I’m doing a bit of research right now that puts me into various genealogies listed in scripture. Many people have one of two reactions (or both) when encountering these passages–fear of trying to pronounce all the names and/or the need to keep poking themselves to stay awake while they read those sections. However, have you ever tried to pay close attention to the parallel lists? Have you ever noticed how inconsistent (names change from one list to another), ambiguous (is that person the father or the son? is that the daughter or son?), and downright confusing they are? I have! It definitely makes me wonder what in the world the purpose of some of these lists is.

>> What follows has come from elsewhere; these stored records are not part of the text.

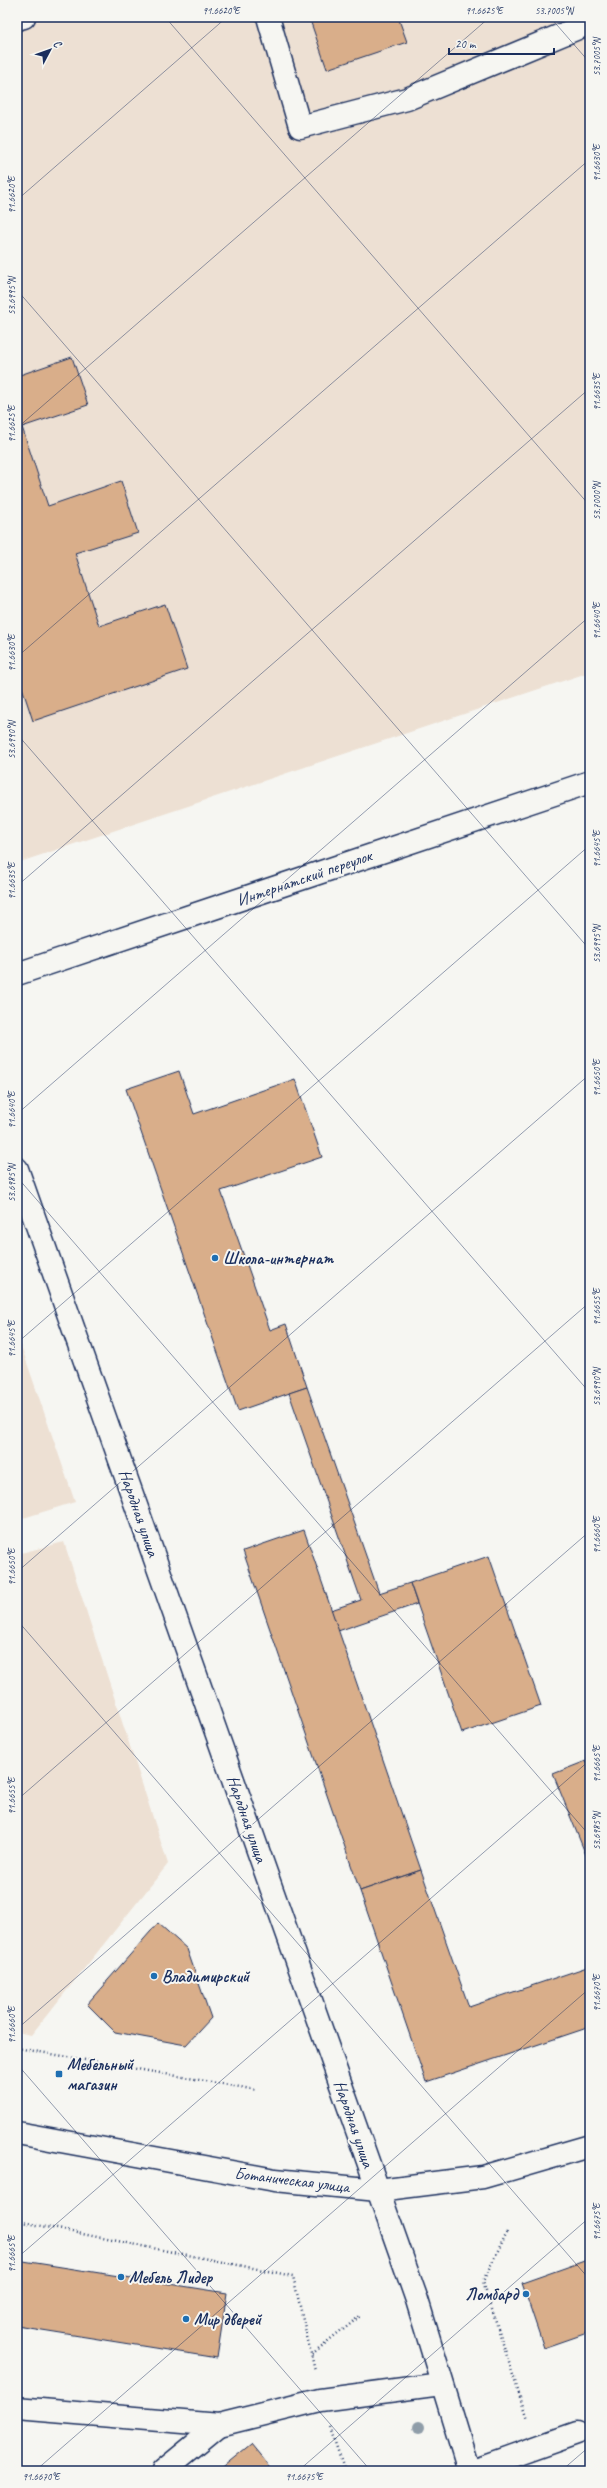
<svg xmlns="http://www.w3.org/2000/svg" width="607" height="2488" font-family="Caveat,sans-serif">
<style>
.built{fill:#ede0d3}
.building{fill:#d9ae8a;stroke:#1b2f5e}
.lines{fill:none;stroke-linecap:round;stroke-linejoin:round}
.minor-casing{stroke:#1b2f5e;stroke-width:25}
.path{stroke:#1b2f5e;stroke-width:2.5;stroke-dasharray:1 3;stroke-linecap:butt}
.minor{stroke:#f6f6f2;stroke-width:22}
.tree{fill:#8f9da9}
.ticks{fill:none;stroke:#1b2f5e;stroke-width:1;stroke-opacity:0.45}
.poi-dot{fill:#1f6fb2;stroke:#f6f6f2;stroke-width:1.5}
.labels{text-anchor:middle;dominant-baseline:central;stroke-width:4;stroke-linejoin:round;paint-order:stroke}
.street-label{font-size:17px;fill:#1b2f5e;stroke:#f6f6f2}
.poi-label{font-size:17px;font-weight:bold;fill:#1b2f5e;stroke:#f6f6f2;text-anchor:start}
.neatline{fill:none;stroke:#1b2f5e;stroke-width:1.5}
.ticks-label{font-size:10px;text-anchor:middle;fill:#1b2f5e}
</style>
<rect width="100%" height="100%" fill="#f6f6f2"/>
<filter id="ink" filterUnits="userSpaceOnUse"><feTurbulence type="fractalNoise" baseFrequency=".025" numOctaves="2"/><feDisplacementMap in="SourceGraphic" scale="8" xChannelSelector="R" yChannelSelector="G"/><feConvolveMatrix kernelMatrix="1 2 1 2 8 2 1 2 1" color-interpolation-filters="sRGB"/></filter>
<g filter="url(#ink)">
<!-- built -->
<g class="built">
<polygon points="17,17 590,17 590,672 17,863"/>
<polygon points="17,1334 75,1502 17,1520"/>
<polygon points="64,1542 168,1864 31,2035 17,2032 17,1554"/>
</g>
<!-- building -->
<g class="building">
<polygon points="309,17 398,17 407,42 327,69"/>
<polygon points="72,357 88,405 22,427 48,506 121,481 138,533 75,553 99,626 165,604 187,669 33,721 17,672 17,376"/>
<polygon points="179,1071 194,1114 295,1079 322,1157 221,1191 270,1330 286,1324 307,1387 238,1411 126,1089"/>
<polygon points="307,1387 379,1593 410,1583 417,1604 338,1631 331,1610 361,1600 289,1393"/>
<polygon points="304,1530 421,1870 360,1891 243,1551"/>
<polygon points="489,1556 541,1706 462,1733 410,1583"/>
<polygon points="586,1761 590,1771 590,1865 553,1774"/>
<polygon points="421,1870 469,2007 590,1966 590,2027 426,2082 360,1891"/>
<polygon points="158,1923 187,1949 211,2018 186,2045 115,2032 87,2004"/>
<polygon points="590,2259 590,2332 544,2348 522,2283"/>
<polygon points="17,2260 227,2293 217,2358 17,2326"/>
<polygon points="251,2444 273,2471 217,2471 219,2470"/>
</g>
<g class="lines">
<!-- minor casing -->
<g class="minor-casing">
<g id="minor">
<polyline points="268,17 300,127 407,99 590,23"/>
<polyline points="17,19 24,17"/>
<polyline points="17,974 590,782"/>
<polyline points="17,1169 417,2300 469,2471"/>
<polyline points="17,2133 275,2180 378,2190 483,2177 590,2146"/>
<polyline points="17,2408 219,2425 320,2400 441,2384"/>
<polyline points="163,2471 219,2425"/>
<polyline points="470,2471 577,2433"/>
</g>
</g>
<!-- path -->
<g class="path">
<polyline points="17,2048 257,2090"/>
<polyline points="17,2221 293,2276 315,2371"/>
<polyline points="507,2232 483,2281 527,2419"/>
<polyline points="312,2355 360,2316"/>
<polyline points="330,2428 345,2471"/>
</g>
<!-- minor -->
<use href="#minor" class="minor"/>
</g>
<!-- trees -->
<circle class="tree" cx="419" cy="2427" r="6"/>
</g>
<!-- ticks -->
<path class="ticks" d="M165 17 590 506M550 17 590 63M17 200 227 17M17 290 590 950M17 428 490 17M17 657 590 159M17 734 590 1393M17 886 590 388M17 1114 590 616M17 1177 590 1836M17 1343 590 845M17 1572 590 1074M17 1620 590 2280M17 1800 590 1302M17 2029 590 1531M17 2064 371 2471M17 2258 590 1760M35 2471 590 1988M298 2471 590 2217M561 2471 590 2446"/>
<!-- markers -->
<g class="poi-dot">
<circle cx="215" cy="1258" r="4"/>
<circle cx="154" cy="1976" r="4"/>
<rect x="55" y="2070" width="8" height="8" rx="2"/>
<circle cx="121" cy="2277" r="4"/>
<circle cx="526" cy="2294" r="4"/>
<circle cx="186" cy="2319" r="4"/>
</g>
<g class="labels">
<!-- street labels -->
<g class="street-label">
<text transform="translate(304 878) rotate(-19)">Интернатский переулок</text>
<text transform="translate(139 1513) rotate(71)">Народная улица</text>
<text transform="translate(247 1819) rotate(71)">Народная улица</text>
<text transform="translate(354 2124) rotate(71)">Народная улица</text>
<text transform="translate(292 2180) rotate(7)">Ботаническая улица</text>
</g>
<!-- poi labels -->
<g class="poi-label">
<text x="223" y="1258">Школа-интернат</text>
<text x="162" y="1976">Владимирский</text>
<text x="67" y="2064">Мебельный<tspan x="67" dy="20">магазин</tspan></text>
<text x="129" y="2277">Мебель Лидер</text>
<text x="518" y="2294" text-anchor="end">Ломбард</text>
<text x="194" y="2319">Мир дверей</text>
</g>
</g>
<!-- margin -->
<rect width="607" height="2488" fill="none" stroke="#f6f6f2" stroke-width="44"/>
<!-- north arrow -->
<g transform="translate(50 50) rotate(49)" stroke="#f6f6f2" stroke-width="3" paint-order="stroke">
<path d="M0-3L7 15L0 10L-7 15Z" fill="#1b2f5e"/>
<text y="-6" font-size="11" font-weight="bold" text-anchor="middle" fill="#1b2f5e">С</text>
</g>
<!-- scale -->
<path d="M449 48v6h105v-6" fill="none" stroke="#1b2f5e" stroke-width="2"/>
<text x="455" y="48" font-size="12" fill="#1b2f5e" stroke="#f6f6f2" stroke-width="3" paint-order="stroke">20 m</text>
<rect x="22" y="22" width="563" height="2444" class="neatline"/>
<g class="ticks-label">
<text x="221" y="14">91.6620°E</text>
<text x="484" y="14">91.6625°E</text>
<text x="554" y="14">53.7005°N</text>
<text transform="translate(596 57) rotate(-90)" y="4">53.7005°N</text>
<text transform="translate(596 163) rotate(-90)" y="4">91.6630°E</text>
<text transform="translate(11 195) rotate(-90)" y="4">91.6620°E</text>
<text transform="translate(11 296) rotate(-90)" y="4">53.6995°N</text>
<text transform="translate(596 392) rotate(-90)" y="4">91.6635°E</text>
<text transform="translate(11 424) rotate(-90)" y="4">91.6625°E</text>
<text transform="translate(596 501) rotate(-90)" y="4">53.7000°N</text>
<text transform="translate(596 621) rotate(-90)" y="4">91.6640°E</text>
<text transform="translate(11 653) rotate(-90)" y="4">91.6630°E</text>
<text transform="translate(11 740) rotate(-90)" y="4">53.6990°N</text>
<text transform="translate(596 849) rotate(-90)" y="4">91.6645°E</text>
<text transform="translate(11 881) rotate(-90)" y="4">91.6635°E</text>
<text transform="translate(596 944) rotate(-90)" y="4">53.6995°N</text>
<text transform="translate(596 1078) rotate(-90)" y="4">91.6650°E</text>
<text transform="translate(11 1110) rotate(-90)" y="4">91.6640°E</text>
<text transform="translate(11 1183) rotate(-90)" y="4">53.6985°N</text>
<text transform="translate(596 1307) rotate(-90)" y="4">91.6655°E</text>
<text transform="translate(11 1339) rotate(-90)" y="4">91.6645°E</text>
<text transform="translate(596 1387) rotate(-90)" y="4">53.6990°N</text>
<text transform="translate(596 1535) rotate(-90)" y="4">91.6660°E</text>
<text transform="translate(11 1567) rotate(-90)" y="4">91.6650°E</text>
<text transform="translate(596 1764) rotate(-90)" y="4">91.6665°E</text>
<text transform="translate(11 1796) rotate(-90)" y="4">91.6655°E</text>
<text transform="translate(596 1831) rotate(-90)" y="4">53.6985°N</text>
<text transform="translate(596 1993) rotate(-90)" y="4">91.6670°E</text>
<text transform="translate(11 2025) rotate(-90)" y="4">91.6660°E</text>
<text transform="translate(596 2222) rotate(-90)" y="4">91.6675°E</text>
<text transform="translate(11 2254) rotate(-90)" y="4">91.6665°E</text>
<text x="41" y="2480">91.6670°E</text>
<text x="304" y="2480">91.6675°E</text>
</g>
</svg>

Then I read my friend Ryan’s Facebook updates about a bill that has recently made its way to the U.S. Senate calendar (H.R. 31 to provide for the recognition of the Lumbee Tribe of North Carolina). Ryan is a member of that Indian tribe. And proud of it (I’ve got Indian blood too, I think I’m a generation removed from being able to be officially listed with the Lenni Lenape tribe, but that doesn’t make me any less proud to claim that heritage). So what’s the connection with name lists?
Well, as part of the process of the Lumbee Tribe being recognized various people have testified before the US Senate’s Committee on Indian Affairs. One such person was Jack Campisi, an anthropologist, whose testimony in 2006 was part of the official record for hearings on S660, the version of the Lumbee Bill considered by the 110th Congress. As part of his testimony he said:
The knowledge that the average Lumbee has of his or her kin is truly astounding. It is very common for individuals to be able to trace their parents’ genealogies back five or more generations. Not only are individuals able to name their grandparents, great grandparents, great great grandparents etc., but often they can name the siblings of their ancestors, the spouses of their ancestors’ siblings, relate where they lived in Robeson County, the church they attended, and the names of their offspring. It is common for an individual to name two or three hundred individuals as members of the immediate family.
Now, I’m not writing this post to try to convince anyone to start a new hobby tracing ancestry or pedigree (although, I have to admit that I’ve enjoyed learning about some very interesting characters in my own family heritage). No, the connection between these two examples of listing family kin is just that — kinship.
It’s not so much about who was the father or mother of which children, I think it’s more about the fact that the recitation demonstrates community. A specific community, one that brings together both the mundane aspects of life (like who stood at which gate in Jerusalem’s wall or the location of where a specific family lived) and spiritual connectedness (to each other and to God). We are midstream in the history of our own clan(s). We belong. So when we read in Matthew all the “begats” we aren’t only reading Jesus’ genealogy for a history lesson, we’re being told a family heritage that we can be adopted into. That community of righteous is now our ancestry through union with Christ.
Just as the Lumbee are demonstrating to the U.S. Senate that they should be a federally recognized tribe in part because of the generations of names that demonstrate community, so we too can embrace the community of God represented by the ancestral lists in scripture. It’s more than just “me and Jesus” — it’s me and this great big family who are all related because of Jesus.